下部循環付き第二の熱源水循環運転の他の形態は、上記のように第一の三方弁31、第二の三方弁32および四方弁33が制御された状態で、熱源循環ポンプ21を稼動させることにより実行される。その結果、貯湯タンク10の第二上部口18から流出する熱源水は、第一のタンク上部配管43、第二の三方弁32、利用側熱交換器一次側入口配管46を経由して利用側熱交換器22に導かれ、浴槽水と熱交換され中温水(浴槽水と熱交換して温度が低下した水)となる。この中温水となった熱源水は、利用側熱交換器一次側出口配管47、第一の三方弁31、ヒートポンプ入口配管41を経由してヒートポンプユニット60に導かれ、沸き上げ用熱交換器62で加熱されずに中温のままヒートポンプ出口配管42、四方弁33、下部戻し配管45を経由して第二下部口17から貯湯タンク10に流入する。
実施の形態4.
次に、本発明の実施の形態4について説明するが、上述した実施の形態1との相違点を中心に説明し、同一部分または相当部分は同一符号を付し説明を省略する。本実施の形態4の貯湯式給湯機100のハードウェア構成は、下記の点以外は実施の形態1と同様であるので、図示を省略する。
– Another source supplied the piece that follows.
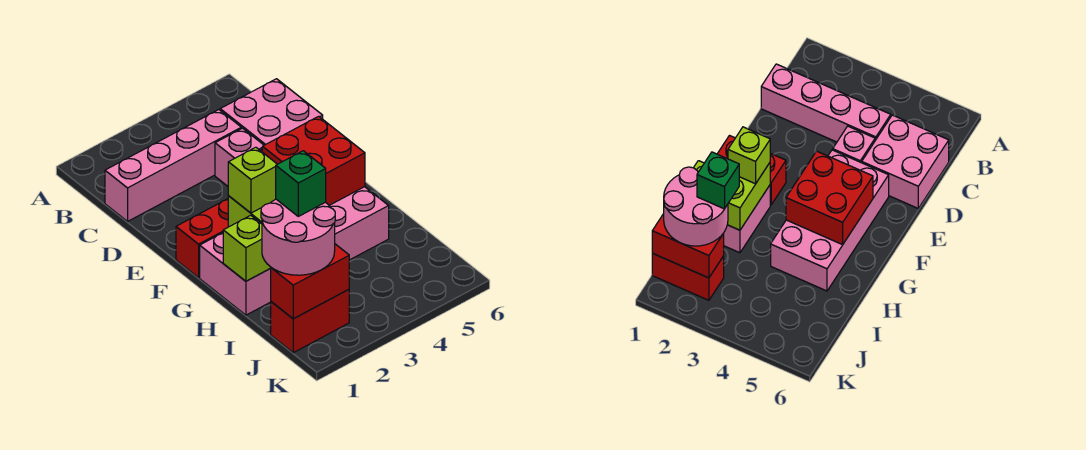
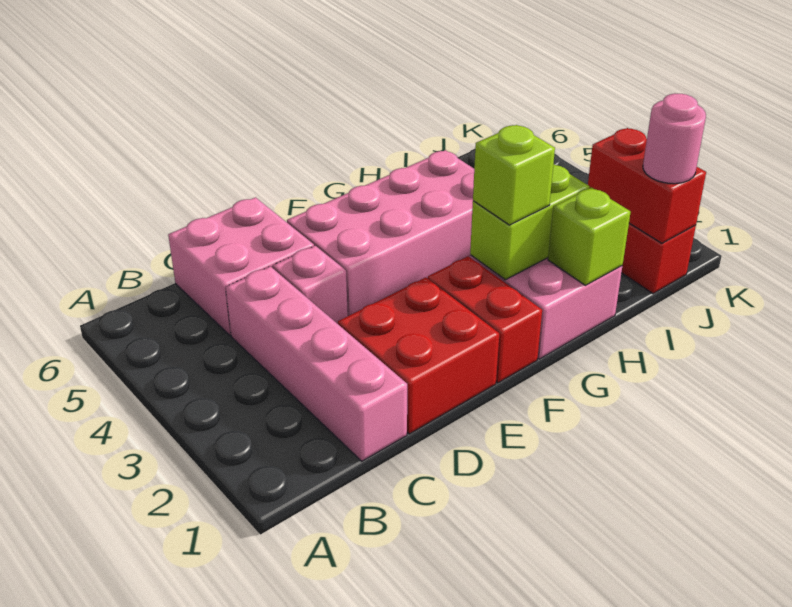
red 2x2 brick [262,116,365,205] -> red 2x2 brick moved to [338,277,499,434]
pink 2x2 round brick [261,199,335,275] -> pink 1x1 round brick [643,94,706,184]
green 1x1 brick [276,151,326,216] -> none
本実施の形態4の貯湯式給湯機100では、第一上部口15は、貯湯タンク10に最上部に設けられ、鉛直方向またはそれに近い方向を向くように形成されている。一方、貯湯タンク10に設けられた第二下部口17は、鉛直方向でない方向(図示の構成では、水平方向またはそれに近い方向)を向くように形成されている。貯湯タンク10の上部に接続された配管(例えば第二のタンク上部配管44)の途中には、貯湯タンク10内のエア(空気)を外部に排出するためのエア排出手段(図示せず)が設けられている。貯湯タンク10に連通する配管内にエアが混入したときには、配管内の湯水を循環させてそのエアを貯湯タンク10内に流入させることにより、そのエアが貯湯タンク10内で浮上して貯湯タンク10の上部に達し、上記エア排出手段から外部に排出させることができる。また、制御部70は、第一のタンク上部配管43、第二のタンク上部配管44、利用側熱交換器一次側入口配管46、利用側熱交換器一次側出口配管47、および上部戻し配管49内にエアが混入したことを検知可能なエア検知手段を備えている。エア検知の方法としては、例えば制御部70内に備えたエア検知手段部において、常に配管内の循環流量等の流量を監視し、制御部70が熱源循環ポンプ21に一定の回転数を指示しているときに流量の変動が所定の範囲を超えるように大きく変動している場合は、配管内にエアが混入し流量が不安定になっているものと想定されるので、これによりエアの検知が可能となる。
第一、第二および第三の熱源水循環運転のうち、貯湯タンク10に連通する配管内に混入したエアをエア排出手段から排出させるエア抜きを行うのに最も適しているのは、以下の理由から、第二の熱源水循環運転である。上述したように、エア抜きするためには、配管内の湯水を循環させることによってエアを貯湯タンク10内に流入させることが必要である。このため、循環経路に貯湯タンク10が含まれない第三の熱源水循環運転は不適切である。また、第一の熱源水循環運転では、湯水(熱源水)が第一上部口15から貯湯タンク10内に流入するが、第一上部口15が鉛直方向に向いているため、エアが第一上部口15内を湯水の流れに逆らって上昇してしまい、エアが貯湯タンク10内に流入しにくい。これに対し、第二の熱源水循環運転では、湯水(熱源水)が第二下部口17から貯湯タンク10内に流入するが、第二下部口17は鉛直方向に向いていないため、エアが湯水の流れに乗って第二下部口17から確実に貯湯タンク10内に流入する。以上の事項に鑑み、本実施の形態4において、制御部70は、上記エア検知手段によりエアの混入が検知された場合、あるいは強制的にエア抜き運転指令を受けた場合であって、且つ浴槽加熱動作の実施要求が生じた場合には、第二の熱源水循環運転を優先して実施する。これにより、配管内に混入したエアを確実に貯湯タンク10内に流入させて、上記エア排出手段から外部に排出させることができる。